Countries in East Asia such as China and South Korea have been spending more on defence for many years.  Japan has been more restrained but since 2012 has been increasing defence expenditure by around 2% annually. In 2022, the new defence strategy identified the need to increase defence spending to 2% of GDP by 2027.

For many years, Japan banned arms exports and provided a focus on indigenous defence capability.  However, in 2014 a new policy on defence equipment transfer overseas has begun to change the landscape.  Japanese companies are being encouraged to explore overseas markets and work with international partners, both at home and abroad. This is likely to increase in the next few years.

Japan has established equipment cooperation frameworks with a number of countries, including the US, UK, France, Australia and beyond. These provide government approval mechanisms to permit mutual development.

These changes are changing the landscape in Japan for international defence companies.  There is a willingness to work with others.


Japan operated an informal limit of 1% of GDP for defence expenditure for most of the post-World War II period, although total expenditure at around $50bn annually still gives Japan one of the larger defence budgets in the world.
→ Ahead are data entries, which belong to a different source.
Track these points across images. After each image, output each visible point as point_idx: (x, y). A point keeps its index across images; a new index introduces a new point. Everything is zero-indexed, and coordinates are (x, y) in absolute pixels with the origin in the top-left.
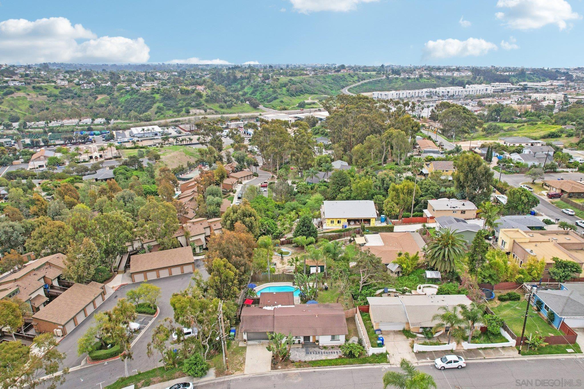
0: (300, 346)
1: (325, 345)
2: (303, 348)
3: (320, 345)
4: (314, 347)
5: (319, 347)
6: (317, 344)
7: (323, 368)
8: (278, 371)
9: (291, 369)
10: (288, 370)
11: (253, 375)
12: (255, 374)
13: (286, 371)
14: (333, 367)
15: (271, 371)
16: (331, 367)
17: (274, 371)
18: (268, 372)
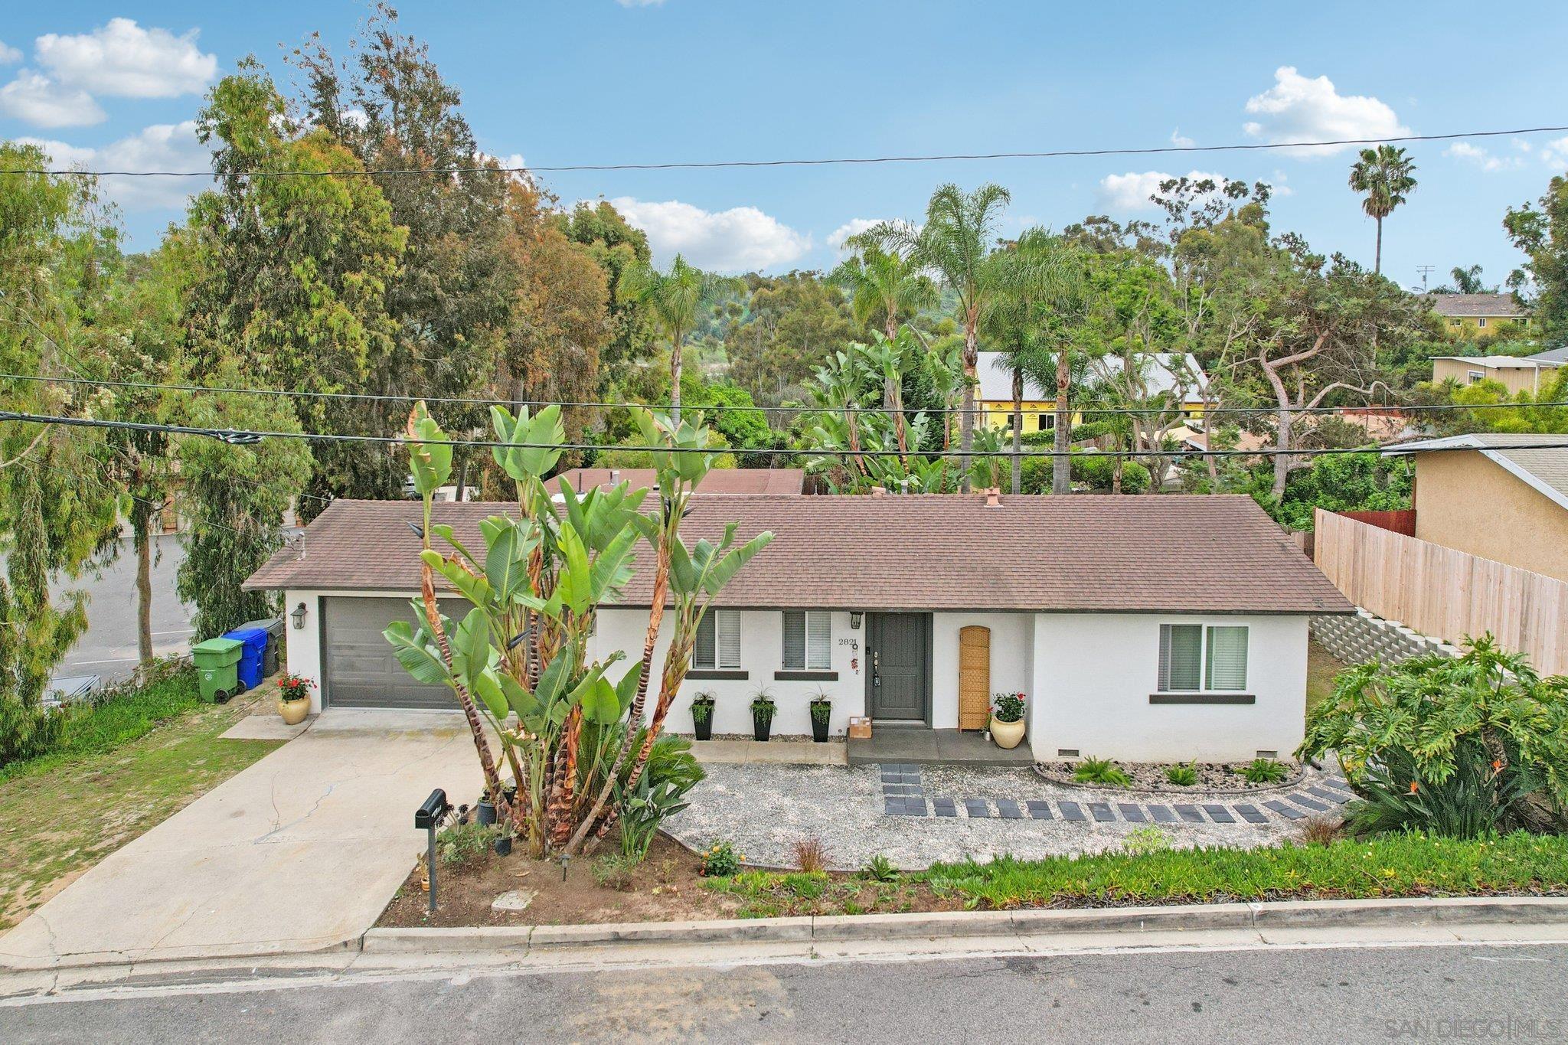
0: (833, 754)
1: (1094, 750)
2: (853, 765)
3: (1043, 749)
4: (979, 767)
5: (1036, 771)
6: (1008, 732)
7: (1150, 920)
8: (468, 938)
9: (679, 925)
10: (617, 939)
11: (84, 985)
12: (114, 974)
13: (586, 944)
14: (1300, 919)
15: (367, 944)
16: (1263, 916)
17: (401, 939)
18: (317, 952)
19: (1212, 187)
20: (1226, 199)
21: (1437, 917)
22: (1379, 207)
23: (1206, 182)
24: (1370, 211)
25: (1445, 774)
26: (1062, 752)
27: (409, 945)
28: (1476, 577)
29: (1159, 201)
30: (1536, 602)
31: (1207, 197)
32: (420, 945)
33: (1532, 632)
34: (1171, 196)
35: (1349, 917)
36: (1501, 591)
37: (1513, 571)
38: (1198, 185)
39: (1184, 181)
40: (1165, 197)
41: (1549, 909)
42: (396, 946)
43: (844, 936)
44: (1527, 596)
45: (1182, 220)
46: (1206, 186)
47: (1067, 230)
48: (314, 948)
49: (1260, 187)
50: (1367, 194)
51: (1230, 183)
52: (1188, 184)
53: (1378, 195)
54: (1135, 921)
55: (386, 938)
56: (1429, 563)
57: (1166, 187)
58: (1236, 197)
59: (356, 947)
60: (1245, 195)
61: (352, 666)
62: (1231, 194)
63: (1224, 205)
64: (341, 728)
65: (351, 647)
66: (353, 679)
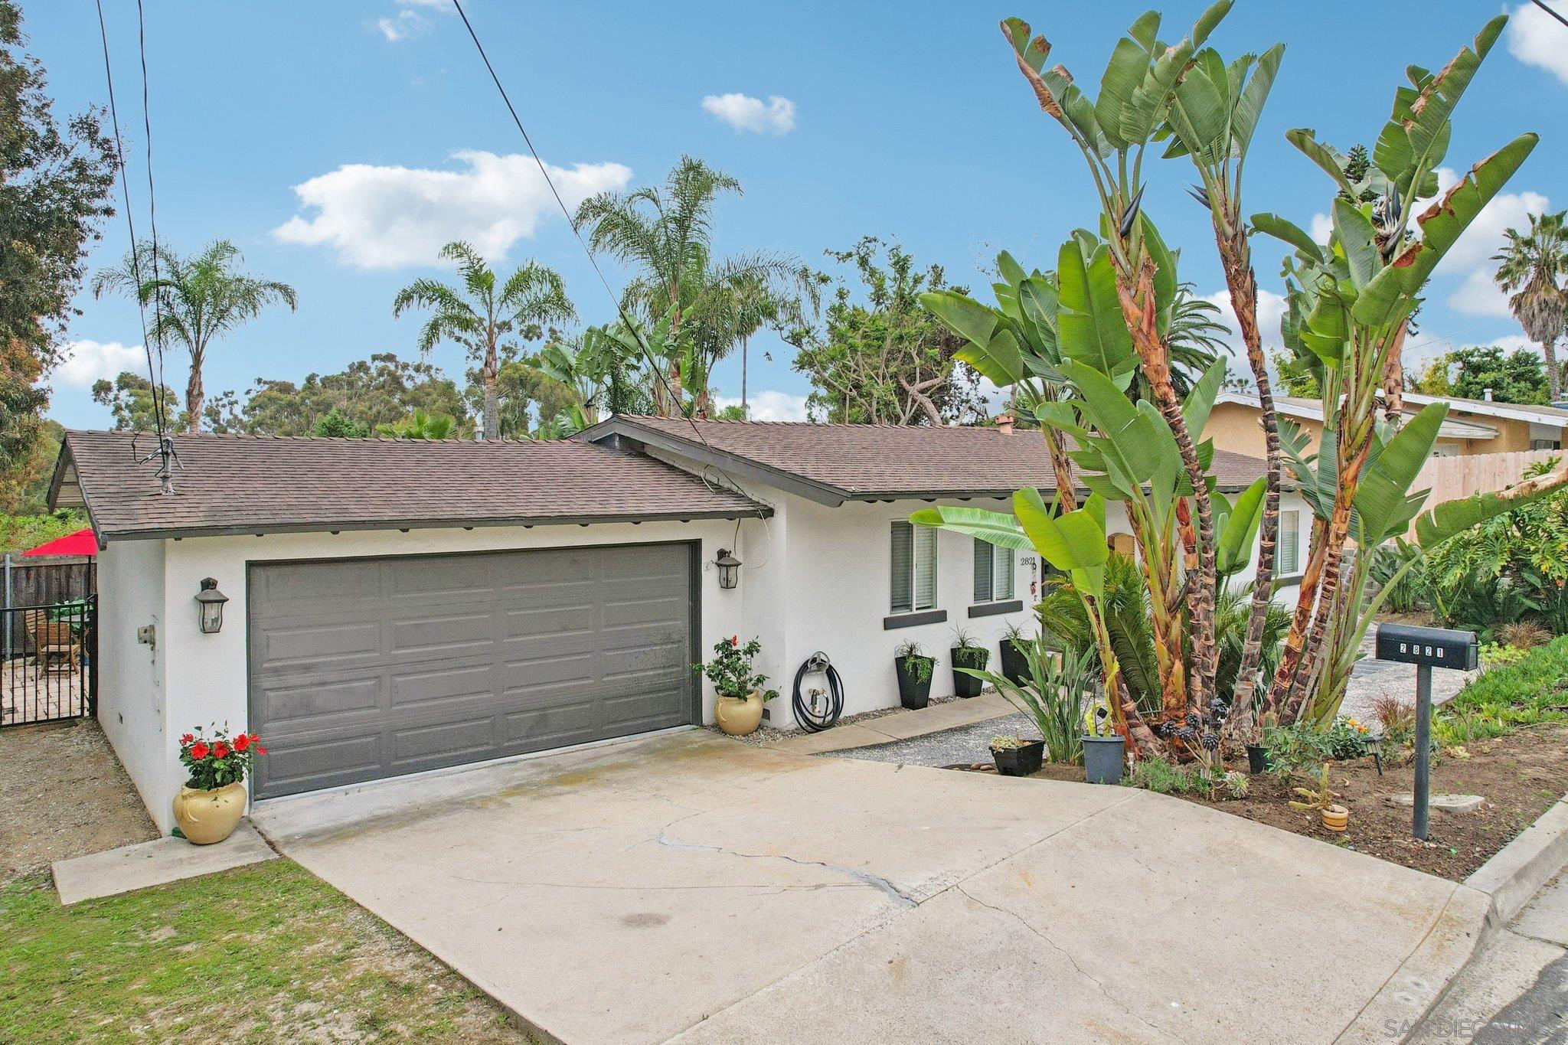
20: (521, 340)
58: (531, 340)
60: (539, 338)
61: (307, 708)
62: (526, 337)
63: (520, 346)
64: (347, 821)
65: (307, 668)
66: (306, 735)
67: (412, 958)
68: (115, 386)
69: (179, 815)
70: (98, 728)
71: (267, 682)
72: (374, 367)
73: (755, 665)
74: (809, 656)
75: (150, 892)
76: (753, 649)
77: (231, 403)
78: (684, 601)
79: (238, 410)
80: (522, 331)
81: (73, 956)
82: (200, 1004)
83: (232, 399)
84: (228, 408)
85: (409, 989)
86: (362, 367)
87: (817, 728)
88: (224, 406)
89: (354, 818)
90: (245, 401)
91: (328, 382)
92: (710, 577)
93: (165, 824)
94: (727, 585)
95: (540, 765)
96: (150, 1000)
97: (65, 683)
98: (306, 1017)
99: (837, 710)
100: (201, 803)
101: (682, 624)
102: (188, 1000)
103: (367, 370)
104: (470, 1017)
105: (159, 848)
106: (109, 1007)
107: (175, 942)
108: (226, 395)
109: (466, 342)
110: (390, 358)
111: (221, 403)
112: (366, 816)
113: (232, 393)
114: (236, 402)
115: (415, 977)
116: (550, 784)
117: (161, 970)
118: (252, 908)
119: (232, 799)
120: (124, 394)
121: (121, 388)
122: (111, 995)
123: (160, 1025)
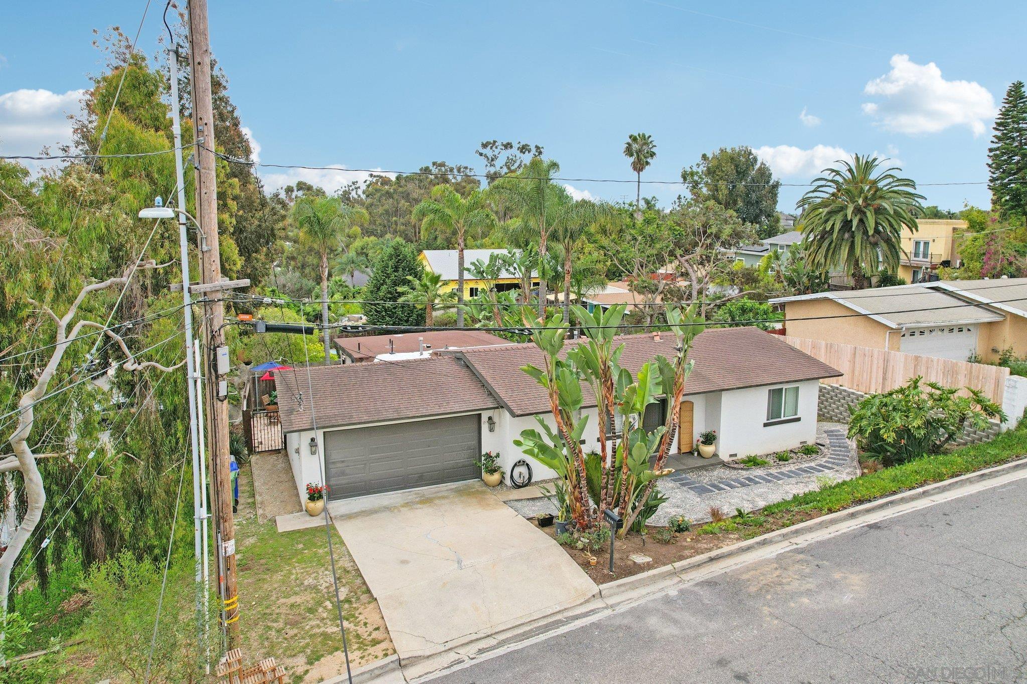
7: (891, 502)
8: (648, 577)
9: (725, 549)
10: (711, 560)
11: (481, 651)
12: (492, 642)
13: (699, 565)
14: (934, 491)
15: (603, 593)
16: (924, 492)
17: (619, 586)
18: (581, 604)
19: (511, 147)
20: (518, 153)
21: (970, 481)
22: (639, 166)
23: (508, 144)
24: (635, 169)
25: (922, 433)
26: (731, 456)
27: (623, 588)
28: (857, 355)
29: (481, 154)
30: (891, 363)
31: (509, 153)
32: (628, 587)
33: (889, 375)
34: (488, 151)
35: (948, 487)
36: (872, 361)
37: (879, 351)
38: (503, 145)
39: (495, 142)
40: (484, 151)
41: (998, 471)
42: (617, 590)
43: (795, 535)
44: (886, 361)
45: (494, 165)
46: (508, 146)
47: (421, 170)
48: (579, 602)
49: (537, 147)
50: (632, 159)
51: (521, 144)
52: (497, 144)
53: (639, 159)
54: (886, 504)
55: (612, 588)
56: (828, 352)
57: (485, 146)
58: (524, 153)
59: (599, 595)
60: (529, 152)
61: (343, 473)
62: (521, 152)
63: (518, 157)
64: (353, 512)
65: (343, 462)
66: (344, 482)
67: (352, 564)
68: (295, 189)
69: (307, 508)
70: (287, 455)
71: (331, 466)
72: (434, 170)
73: (498, 462)
74: (518, 460)
75: (299, 531)
76: (498, 456)
77: (357, 188)
78: (476, 434)
79: (360, 192)
80: (519, 148)
81: (282, 549)
82: (306, 568)
83: (357, 186)
84: (355, 191)
85: (348, 572)
86: (426, 170)
87: (519, 487)
88: (353, 190)
89: (355, 511)
90: (363, 187)
91: (408, 179)
92: (485, 427)
93: (304, 508)
94: (491, 430)
95: (418, 494)
96: (297, 564)
97: (276, 427)
98: (326, 575)
99: (530, 478)
100: (312, 505)
101: (475, 442)
102: (304, 566)
103: (430, 172)
104: (358, 581)
105: (302, 515)
106: (289, 564)
107: (303, 549)
108: (353, 183)
109: (486, 156)
110: (442, 165)
111: (351, 188)
112: (359, 510)
113: (357, 182)
114: (359, 187)
115: (350, 569)
116: (418, 503)
117: (299, 557)
118: (321, 542)
119: (320, 504)
120: (300, 193)
121: (298, 190)
122: (289, 562)
123: (298, 571)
In 2022, the government targeted 2% of GDP expenditure by 2027. 

Japan’s new defence export regime is still developing and Japanese companies are still gaining experience.  There are opportunities to work together, but the system needs careful navigation.

Both the UK and Japanese governments signed a Defence Equipment Collaboration Framework in 2013.  This provides a structure for promoting collaborative projects.

The Projects can be:

Government sponsored projects.  These require both governments to identify and fund joint requirements.

Government agreed technology demonstration or research projects.  Both governments again have to agree objectives, timescales and funding.

Business to business collaboration, either with an aim to sell to the UK and Japanese governments, or to take jointly to export markets. These can be acknowledged by both governments but need no formal permission.

The potential for finding new projects is considerable. We already have experience with a number of companies and specialise in identifying and developing new opportunities.

The best opportunities tend to arise when companies identify similar but complementary technical capabilities. We specialise in helping you identify these.

Japanese Culture


Japan’s business culture is distinct.  It encourages long-term business success and values enduring relationships.  It has allowed Japan to become one of the pre-eminent global economies in the last 75 years.

Because of the long isolation from the global defence market, Japanese defence business culture is also distinct.  Long exposure to a protected national market has allowed development of a unique way of doing business within Japan.  This can be accessed with the right advice and approach.  At the same time, it is likely to evolve as Japan considers external market access.

The key to accessing Japanese defence markets is first to conduct the right market research and then to develop a strategy that provides the right mix of partners, agents in the form of a Japanese trading company, and representation.  This mix is likely to evolve over time and needs regular reassessment.